You can debate whether the “Anaconda” video is brilliant or bad, but you can’t argue with Minaj that it was one of the most iconic pop-culture products of the past year, nor with the idea that a lot of people had a knee-jerk negative response to its glorification of big black butts. Her speaking up about those things doesn’t mean she’s dissing the other nominees. Yes, the video she’d most likely been referring to when talking about “slim bodies” was “Bad Blood,” a montage featuring a lot of supermodels and skinny actresses in superhero getups. But she didn’t question its merit; she even implied that it was commercially and culturally significant.

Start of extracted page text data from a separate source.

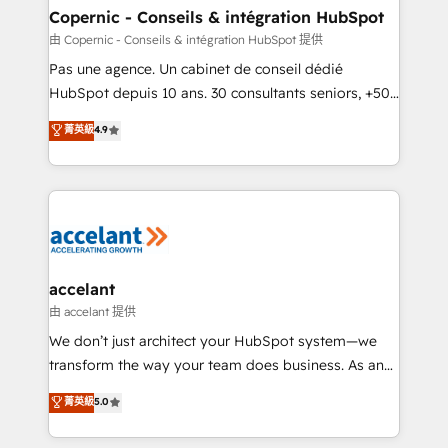
One company, one operating model, delivering
Copernic - Conseils & intégration HubSpot
across offices and consulting teams in the UK, USA,
由 Copernic - Conseils & intégration HubSpot 提供
Canada, Germany, France, Belgium, Singapore, and
Pas une agence. Un cabinet de conseil dédié
South Africa. Certified compliant with ISO/IEC
HubSpot depuis 10 ans. 30 consultants seniors, +500
27001:2022 and ISO 9001:2015 across all seven
clients, un ROI mesurable. Notre mission : faire de
菁英級
4.9
international offices and 175+ employees.
HubSpot un vrai levier de performance pour votre
organisation. Cela passe par la compréhension de
vos processus, la fiabilisation de vos données et
l'alignement de vos équipes — avant même d'ouvrir
la plateforme. Nos domaines d'intervention : -
Intégration & paramétrage HubSpot - Migration CRM
& reprise de données - Stratégie RevOps &
accelant
alignement Marketing / Sales - Data, reporting &
由 accelant 提供
tableaux de bord - Onboarding, audit &
We don’t just architect your HubSpot system—we
optimisation - Intégrations métiers (ERP, téléphonie,
transform the way your team does business. As an
e-commerce) - Formation & accompagnement au
Elite HubSpot Solutions Partner, we specialize in
菁英級
5.0
changement Nous intervenons auprès des PME, ETI
creating tailored, end-to-end CRM solutions that
et grandes entreprises en France et à l'international,
accelerate growth, improve operational efficiency,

When Swift chimed in, it changed the conversation from woman versus institution to woman versus woman. Ironically, this is exactly the complaint Swift leveled against Minaj: “It's unlike you to pit women against each other.” This fits with Swift’s recent campaign against the Mean Girls stereotype of women as catty infighters; her 1989 shows have featured clips videos of her famous buddies telling the largely tweenage girl audience about how great same-sex friendship can be. The cause is righteous, but Swift’s tweet to Minaj shows the limits of it. When female solidarity shuts down someone’s honest expression of frustration at society, inequality, and racial and body-type bias, that’s hardly progressive.
Minaj doesn’t seem to want there to be any bad bl—um, hurt feelings between the two stars. “I love u just as much,” she wrote in her reply to Swift, before sending some tweets about feeling mistreated by “white media” and retweeting followers talking about race and music. Swift’s only other comment was a reminder of her own success and another assertion that friendship could fix all problems: “If I win, please come up with me!! You're invited to any stage I'm ever on.” Huh?